Vice Squad
Thursday, January 22, 2004
Drugs and Police Corruption: Latest Variation on a Sad Theme

In today's Chicago Tribune (registration required), we learn that...

"A former Chicago police officer pleaded guilty Wednesday to stealing 220 pounds of marijuana and more than $10,000 in cash from a drug dealer while he was on the force in 2001." Now he faces, it seems, at least 18 years in prison.

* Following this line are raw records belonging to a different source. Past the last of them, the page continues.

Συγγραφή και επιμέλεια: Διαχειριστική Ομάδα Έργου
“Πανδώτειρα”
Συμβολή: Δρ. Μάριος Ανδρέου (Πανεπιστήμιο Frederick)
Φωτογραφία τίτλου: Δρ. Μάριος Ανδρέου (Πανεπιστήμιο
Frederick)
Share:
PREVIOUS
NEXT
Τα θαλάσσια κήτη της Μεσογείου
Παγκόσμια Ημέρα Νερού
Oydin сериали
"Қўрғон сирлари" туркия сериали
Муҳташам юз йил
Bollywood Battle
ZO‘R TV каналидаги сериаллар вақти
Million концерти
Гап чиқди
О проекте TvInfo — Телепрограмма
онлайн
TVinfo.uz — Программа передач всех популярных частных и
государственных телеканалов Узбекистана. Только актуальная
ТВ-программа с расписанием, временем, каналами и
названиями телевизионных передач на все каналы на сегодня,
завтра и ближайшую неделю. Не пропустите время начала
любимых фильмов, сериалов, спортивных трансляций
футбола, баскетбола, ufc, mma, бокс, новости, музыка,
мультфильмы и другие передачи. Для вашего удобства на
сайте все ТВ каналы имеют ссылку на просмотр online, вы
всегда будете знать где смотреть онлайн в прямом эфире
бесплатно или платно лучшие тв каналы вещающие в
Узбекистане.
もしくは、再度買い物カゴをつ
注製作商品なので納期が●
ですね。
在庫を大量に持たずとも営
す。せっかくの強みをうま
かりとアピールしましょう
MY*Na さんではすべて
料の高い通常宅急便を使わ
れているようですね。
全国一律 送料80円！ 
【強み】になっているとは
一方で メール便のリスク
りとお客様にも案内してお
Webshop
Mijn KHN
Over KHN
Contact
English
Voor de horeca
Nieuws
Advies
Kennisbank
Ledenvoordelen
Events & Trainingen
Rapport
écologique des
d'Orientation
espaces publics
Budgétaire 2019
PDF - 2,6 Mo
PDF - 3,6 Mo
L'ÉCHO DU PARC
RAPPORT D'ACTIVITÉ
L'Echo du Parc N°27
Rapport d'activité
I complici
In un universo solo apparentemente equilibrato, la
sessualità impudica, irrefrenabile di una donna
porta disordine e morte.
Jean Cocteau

Just the most recent example of how our drug prohibition presents constant integrity tests for the police, just as it tests the mettle of poor young men in inner cities. (Please forgive this latest recounting of an all-too-frequent Vice Squad theme.) When someone fails the test, we are ready to show them the jailhouse door, more fodder for our voracious prison complex. We rarely ask (certainly our politicians don't seem to ask) if these constant tests are a good idea. How many of us could say with certainty that, if we were officers, we would consistently resist the temptation to make thousands of dollars by looking the other way, or by "informally fining" a drug dealer who is not yet in prison, or by some other rather easy route -- a route that either has no direct victims or victimizes only those (drug dealers) whom we have been taught to revile. What a trap we set for our officers and for inner city poor! Surely such a set-up can be justified only by dire necessity, only if it serves the most pressing social need. But what is our purpose for designing "attractive nuisances" for cops and inner city poor? To make it a little bit more difficult for some of our friends and neighbors to consume a substance that they want to consume.

It is hard to be hopeful, but maybe there is some hope anyway. Here is the description that leads off the Drug Reform Coordination Network's web page entitled "Cops Against the Drug War": "The items posted here describe the growing disillusionment with the War on Drugs in the law enforcement community, the growing support for reform, and some of the ways in which the Drug War corrupts police forces and encourages a war mentality that is at odds with a police officer's intended role as an officer of the peace."

Update, January 23: This week's Drug War Chronicle provides the latest on Detroit's drugs and police corruption scandal.